Electronics engineering source data
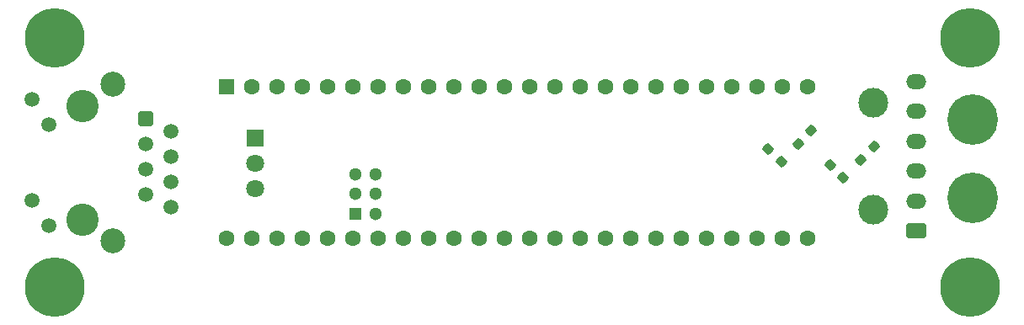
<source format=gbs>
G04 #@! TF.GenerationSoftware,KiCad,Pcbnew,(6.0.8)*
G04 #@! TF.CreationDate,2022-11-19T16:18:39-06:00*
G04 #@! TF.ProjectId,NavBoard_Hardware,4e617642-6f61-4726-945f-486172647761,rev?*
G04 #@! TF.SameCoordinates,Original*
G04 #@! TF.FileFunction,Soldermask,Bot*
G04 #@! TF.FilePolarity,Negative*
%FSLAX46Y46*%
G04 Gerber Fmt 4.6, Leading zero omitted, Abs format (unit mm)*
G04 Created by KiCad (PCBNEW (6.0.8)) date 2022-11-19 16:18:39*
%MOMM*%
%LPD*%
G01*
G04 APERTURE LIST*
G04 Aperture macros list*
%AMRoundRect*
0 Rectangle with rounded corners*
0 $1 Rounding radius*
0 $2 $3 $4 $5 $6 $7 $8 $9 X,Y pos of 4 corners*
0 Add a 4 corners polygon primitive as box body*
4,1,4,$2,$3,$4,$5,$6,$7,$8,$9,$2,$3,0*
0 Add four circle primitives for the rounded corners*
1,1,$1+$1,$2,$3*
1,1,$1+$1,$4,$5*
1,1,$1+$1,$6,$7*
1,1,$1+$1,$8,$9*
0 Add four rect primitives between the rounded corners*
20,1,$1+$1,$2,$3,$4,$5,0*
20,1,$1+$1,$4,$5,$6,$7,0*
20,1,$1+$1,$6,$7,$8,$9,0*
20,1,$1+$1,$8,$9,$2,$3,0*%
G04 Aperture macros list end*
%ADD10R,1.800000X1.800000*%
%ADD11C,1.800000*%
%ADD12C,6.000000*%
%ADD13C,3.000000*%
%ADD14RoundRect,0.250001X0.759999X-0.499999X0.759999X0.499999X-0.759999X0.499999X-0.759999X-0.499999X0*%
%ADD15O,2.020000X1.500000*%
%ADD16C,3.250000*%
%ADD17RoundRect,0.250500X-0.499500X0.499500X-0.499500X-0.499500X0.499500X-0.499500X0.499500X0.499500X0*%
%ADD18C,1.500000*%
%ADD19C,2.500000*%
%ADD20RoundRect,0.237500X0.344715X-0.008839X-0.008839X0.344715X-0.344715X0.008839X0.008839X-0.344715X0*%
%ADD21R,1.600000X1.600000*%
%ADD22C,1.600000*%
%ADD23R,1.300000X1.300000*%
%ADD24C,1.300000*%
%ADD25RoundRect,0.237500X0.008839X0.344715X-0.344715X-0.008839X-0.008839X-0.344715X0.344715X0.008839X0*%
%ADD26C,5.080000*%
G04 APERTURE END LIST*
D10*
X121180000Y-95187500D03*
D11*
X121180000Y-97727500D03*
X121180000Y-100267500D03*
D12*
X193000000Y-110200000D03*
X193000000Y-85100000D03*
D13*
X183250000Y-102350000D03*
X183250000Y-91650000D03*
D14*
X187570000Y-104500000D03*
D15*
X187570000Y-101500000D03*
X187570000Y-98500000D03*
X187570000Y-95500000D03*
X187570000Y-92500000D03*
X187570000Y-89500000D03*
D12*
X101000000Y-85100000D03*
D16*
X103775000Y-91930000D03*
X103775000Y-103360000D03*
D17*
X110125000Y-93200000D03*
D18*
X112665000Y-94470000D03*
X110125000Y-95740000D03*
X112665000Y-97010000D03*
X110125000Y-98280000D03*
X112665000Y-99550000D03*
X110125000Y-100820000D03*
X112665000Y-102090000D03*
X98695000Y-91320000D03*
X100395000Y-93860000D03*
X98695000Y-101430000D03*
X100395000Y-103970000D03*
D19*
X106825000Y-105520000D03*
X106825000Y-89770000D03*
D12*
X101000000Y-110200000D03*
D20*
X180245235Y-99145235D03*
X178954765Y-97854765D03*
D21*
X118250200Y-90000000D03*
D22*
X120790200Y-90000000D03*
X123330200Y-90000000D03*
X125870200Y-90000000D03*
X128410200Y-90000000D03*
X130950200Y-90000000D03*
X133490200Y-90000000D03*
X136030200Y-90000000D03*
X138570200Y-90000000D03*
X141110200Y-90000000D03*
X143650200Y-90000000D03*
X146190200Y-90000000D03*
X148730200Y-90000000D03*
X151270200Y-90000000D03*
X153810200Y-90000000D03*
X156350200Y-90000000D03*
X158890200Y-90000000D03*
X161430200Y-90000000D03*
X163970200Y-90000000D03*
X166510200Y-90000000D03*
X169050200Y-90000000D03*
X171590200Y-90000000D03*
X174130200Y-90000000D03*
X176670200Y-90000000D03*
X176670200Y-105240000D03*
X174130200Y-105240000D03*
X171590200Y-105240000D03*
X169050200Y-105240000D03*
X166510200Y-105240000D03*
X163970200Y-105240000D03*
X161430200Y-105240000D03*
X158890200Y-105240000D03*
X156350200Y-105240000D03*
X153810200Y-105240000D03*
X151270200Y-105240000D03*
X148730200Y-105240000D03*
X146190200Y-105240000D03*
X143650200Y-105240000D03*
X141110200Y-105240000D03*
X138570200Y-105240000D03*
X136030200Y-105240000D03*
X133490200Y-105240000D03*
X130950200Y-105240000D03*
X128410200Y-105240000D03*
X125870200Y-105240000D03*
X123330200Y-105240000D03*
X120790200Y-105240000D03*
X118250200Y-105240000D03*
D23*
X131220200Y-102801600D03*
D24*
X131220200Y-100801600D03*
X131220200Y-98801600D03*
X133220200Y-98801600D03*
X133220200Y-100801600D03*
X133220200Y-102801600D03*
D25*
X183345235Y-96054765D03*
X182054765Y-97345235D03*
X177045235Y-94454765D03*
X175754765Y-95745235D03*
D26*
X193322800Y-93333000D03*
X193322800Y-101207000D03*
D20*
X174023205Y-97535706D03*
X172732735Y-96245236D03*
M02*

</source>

▶ WORK TO COMPLETE:
Every line of the data above is to be set down exactly; the pictures are not.

▶ OUTPUT OF THE TASK:
<source format=gbs>
G04 #@! TF.GenerationSoftware,KiCad,Pcbnew,(6.0.8)*
G04 #@! TF.CreationDate,2022-11-19T16:18:39-06:00*
G04 #@! TF.ProjectId,NavBoard_Hardware,4e617642-6f61-4726-945f-486172647761,rev?*
G04 #@! TF.SameCoordinates,Original*
G04 #@! TF.FileFunction,Soldermask,Bot*
G04 #@! TF.FilePolarity,Negative*
%FSLAX46Y46*%
G04 Gerber Fmt 4.6, Leading zero omitted, Abs format (unit mm)*
G04 Created by KiCad (PCBNEW (6.0.8)) date 2022-11-19 16:18:39*
%MOMM*%
%LPD*%
G01*
G04 APERTURE LIST*
G04 Aperture macros list*
%AMRoundRect*
0 Rectangle with rounded corners*
0 $1 Rounding radius*
0 $2 $3 $4 $5 $6 $7 $8 $9 X,Y pos of 4 corners*
0 Add a 4 corners polygon primitive as box body*
4,1,4,$2,$3,$4,$5,$6,$7,$8,$9,$2,$3,0*
0 Add four circle primitives for the rounded corners*
1,1,$1+$1,$2,$3*
1,1,$1+$1,$4,$5*
1,1,$1+$1,$6,$7*
1,1,$1+$1,$8,$9*
0 Add four rect primitives between the rounded corners*
20,1,$1+$1,$2,$3,$4,$5,0*
20,1,$1+$1,$4,$5,$6,$7,0*
20,1,$1+$1,$6,$7,$8,$9,0*
20,1,$1+$1,$8,$9,$2,$3,0*%
G04 Aperture macros list end*
%ADD10R,1.800000X1.800000*%
%ADD11C,1.800000*%
%ADD12C,6.000000*%
%ADD13C,3.000000*%
%ADD14RoundRect,0.250001X0.759999X-0.499999X0.759999X0.499999X-0.759999X0.499999X-0.759999X-0.499999X0*%
%ADD15O,2.020000X1.500000*%
%ADD16C,3.250000*%
%ADD17RoundRect,0.250500X-0.499500X0.499500X-0.499500X-0.499500X0.499500X-0.499500X0.499500X0.499500X0*%
%ADD18C,1.500000*%
%ADD19C,2.500000*%
%ADD20RoundRect,0.237500X0.344715X-0.008839X-0.008839X0.344715X-0.344715X0.008839X0.008839X-0.344715X0*%
%ADD21R,1.600000X1.600000*%
%ADD22C,1.600000*%
%ADD23R,1.300000X1.300000*%
%ADD24C,1.300000*%
%ADD25RoundRect,0.237500X0.008839X0.344715X-0.344715X-0.008839X-0.008839X-0.344715X0.344715X0.008839X0*%
%ADD26C,5.080000*%
G04 APERTURE END LIST*
D10*
X121180000Y-95187500D03*
D11*
X121180000Y-97727500D03*
X121180000Y-100267500D03*
D12*
X193000000Y-110200000D03*
X193000000Y-85100000D03*
D13*
X183250000Y-102350000D03*
X183250000Y-91650000D03*
D14*
X187570000Y-104500000D03*
D15*
X187570000Y-101500000D03*
X187570000Y-98500000D03*
X187570000Y-95500000D03*
X187570000Y-92500000D03*
X187570000Y-89500000D03*
D12*
X101000000Y-85100000D03*
D16*
X103775000Y-91930000D03*
X103775000Y-103360000D03*
D17*
X110125000Y-93200000D03*
D18*
X112665000Y-94470000D03*
X110125000Y-95740000D03*
X112665000Y-97010000D03*
X110125000Y-98280000D03*
X112665000Y-99550000D03*
X110125000Y-100820000D03*
X112665000Y-102090000D03*
X98695000Y-91320000D03*
X100395000Y-93860000D03*
X98695000Y-101430000D03*
X100395000Y-103970000D03*
D19*
X106825000Y-105520000D03*
X106825000Y-89770000D03*
D12*
X101000000Y-110200000D03*
D20*
X180245235Y-99145235D03*
X178954765Y-97854765D03*
D21*
X118250200Y-90000000D03*
D22*
X120790200Y-90000000D03*
X123330200Y-90000000D03*
X125870200Y-90000000D03*
X128410200Y-90000000D03*
X130950200Y-90000000D03*
X133490200Y-90000000D03*
X136030200Y-90000000D03*
X138570200Y-90000000D03*
X141110200Y-90000000D03*
X143650200Y-90000000D03*
X146190200Y-90000000D03*
X148730200Y-90000000D03*
X151270200Y-90000000D03*
X153810200Y-90000000D03*
X156350200Y-90000000D03*
X158890200Y-90000000D03*
X161430200Y-90000000D03*
X163970200Y-90000000D03*
X166510200Y-90000000D03*
X169050200Y-90000000D03*
X171590200Y-90000000D03*
X174130200Y-90000000D03*
X176670200Y-90000000D03*
X176670200Y-105240000D03*
X174130200Y-105240000D03*
X171590200Y-105240000D03*
X169050200Y-105240000D03*
X166510200Y-105240000D03*
X163970200Y-105240000D03*
X161430200Y-105240000D03*
X158890200Y-105240000D03*
X156350200Y-105240000D03*
X153810200Y-105240000D03*
X151270200Y-105240000D03*
X148730200Y-105240000D03*
X146190200Y-105240000D03*
X143650200Y-105240000D03*
X141110200Y-105240000D03*
X138570200Y-105240000D03*
X136030200Y-105240000D03*
X133490200Y-105240000D03*
X130950200Y-105240000D03*
X128410200Y-105240000D03*
X125870200Y-105240000D03*
X123330200Y-105240000D03*
X120790200Y-105240000D03*
X118250200Y-105240000D03*
D23*
X131220200Y-102801600D03*
D24*
X131220200Y-100801600D03*
X131220200Y-98801600D03*
X133220200Y-98801600D03*
X133220200Y-100801600D03*
X133220200Y-102801600D03*
D25*
X183345235Y-96054765D03*
X182054765Y-97345235D03*
X177045235Y-94454765D03*
X175754765Y-95745235D03*
D26*
X193322800Y-93333000D03*
X193322800Y-101207000D03*
D20*
X174023205Y-97535706D03*
X172732735Y-96245236D03*
M02*

</source>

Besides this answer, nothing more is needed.